HSBC is to accelerate plans to cut 35,000 jobs globally after the Covid-19 crisis forced the bank to put aside another $3.8bn (£2.9bn) to cover bad debts.
The London-headquartered bank announced on Monday that pretax profits plunged more than 80% to $1.1bn (£842m) in the second quarter, down from $6.2bn (£4.7bn) during the same period last year. That is far worse than the $2.5bn that analysts had expected.
The bank, which makes most of its profits in China and Hong Kong, reported a $3.8bn loan loss charge, up from the $555m it put aside for bad debts last year.
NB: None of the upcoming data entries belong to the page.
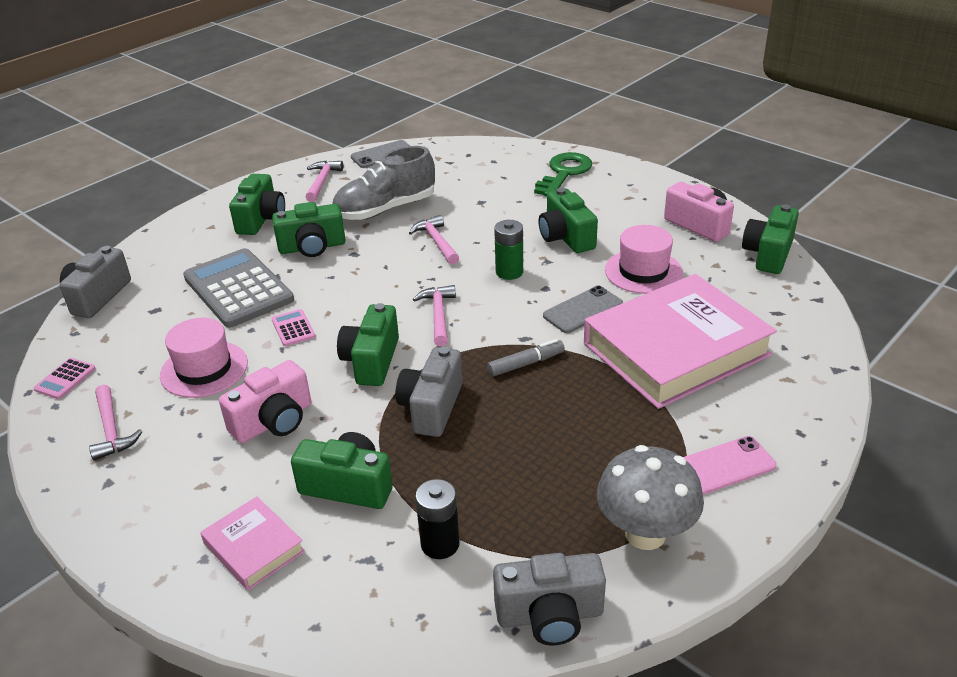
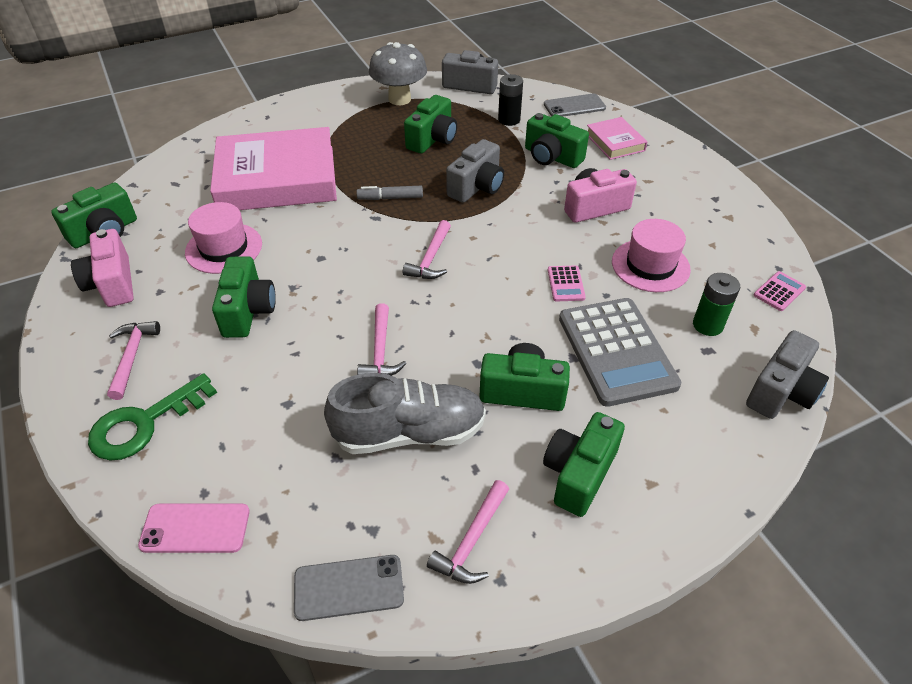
camera: 160 degrees left, 10 degrees up
pink hammer [89,385,143,461] -> pink hammer moved to [107,321,160,400]
green camera [337,303,399,386] -> green camera moved to [404,95,457,154]
green battery [494,220,523,280] -> green battery moved to [693,273,740,336]
grey phone [543,286,623,333] -> grey phone moved to [544,93,606,117]
pink phone [684,436,777,495] -> pink phone moved to [138,504,250,553]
Analysts had expected the bank to take a $2.7bn provision.
HSBC, which already took a $3bn charge in the first quarter, expects loan loss charges linked to the Covid-19 crisis to reach $8bn-$13bn by the end of 2020. It said the estimate reflected the deterioration of the economic outlook and its poor performance in the second quarter.
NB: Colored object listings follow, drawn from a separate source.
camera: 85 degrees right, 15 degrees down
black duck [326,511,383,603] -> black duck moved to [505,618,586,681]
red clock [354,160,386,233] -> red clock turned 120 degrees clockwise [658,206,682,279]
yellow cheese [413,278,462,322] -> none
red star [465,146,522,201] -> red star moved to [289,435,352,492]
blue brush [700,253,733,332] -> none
It warned that the outlook would depend on the path of the pandemic and rising geopolitical tensions that could affect key markets including Hong Kong and the UK.
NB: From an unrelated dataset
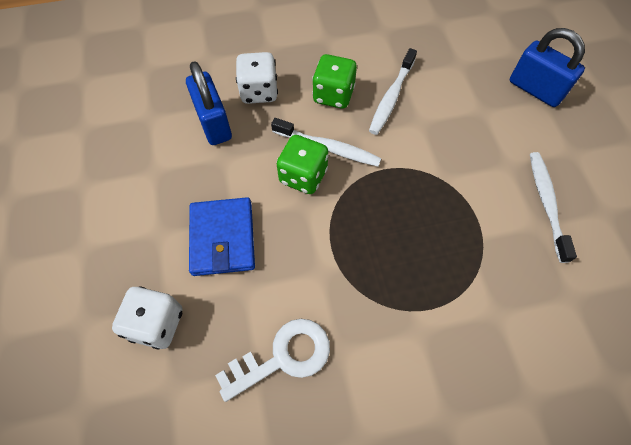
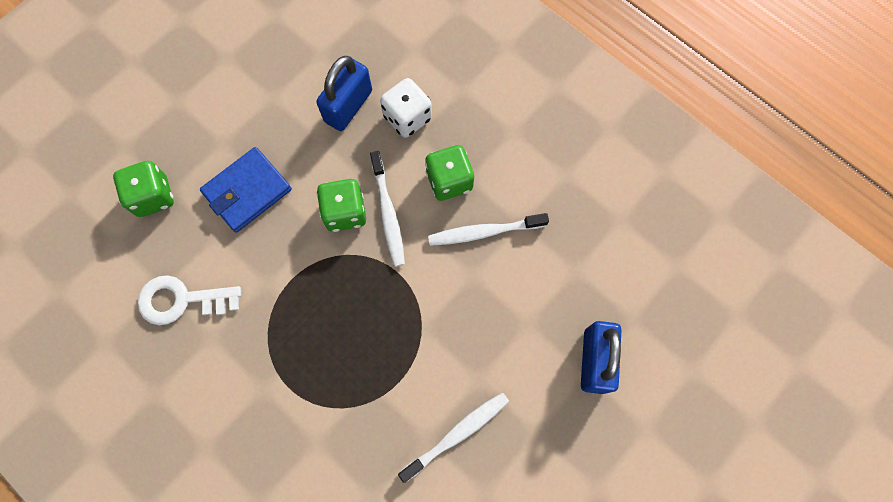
camera: 55 degrees right, 10 degrees up
white dice [112,286,183,350] -> green dice [113,161,174,217]
white key [215,319,330,402] -> white key turned 150 degrees clockwise [138,275,241,325]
“Current tensions between China and the US inevitably create challenging situations for an organisation with HSBC’s footprint,” the HSBC chief executive, Noel Quinn, said. “We will face any political challenges that arise with a focus on the long-term needs of our customers and the best interests of our investors.”
He said the lender would ramp up cost-cutting plans announced in February, which were originally estimated to involve 35,000 job cuts across its global business.
“Having paused parts of our transformation programme in response to the Covid-19 outbreak, we now intend to accelerate implementation of the plans we announced in February,” Quinn said.
“We are also looking at what additional actions we need to take in light of the new economic environment to make HSBC a stronger and more sustainable business.”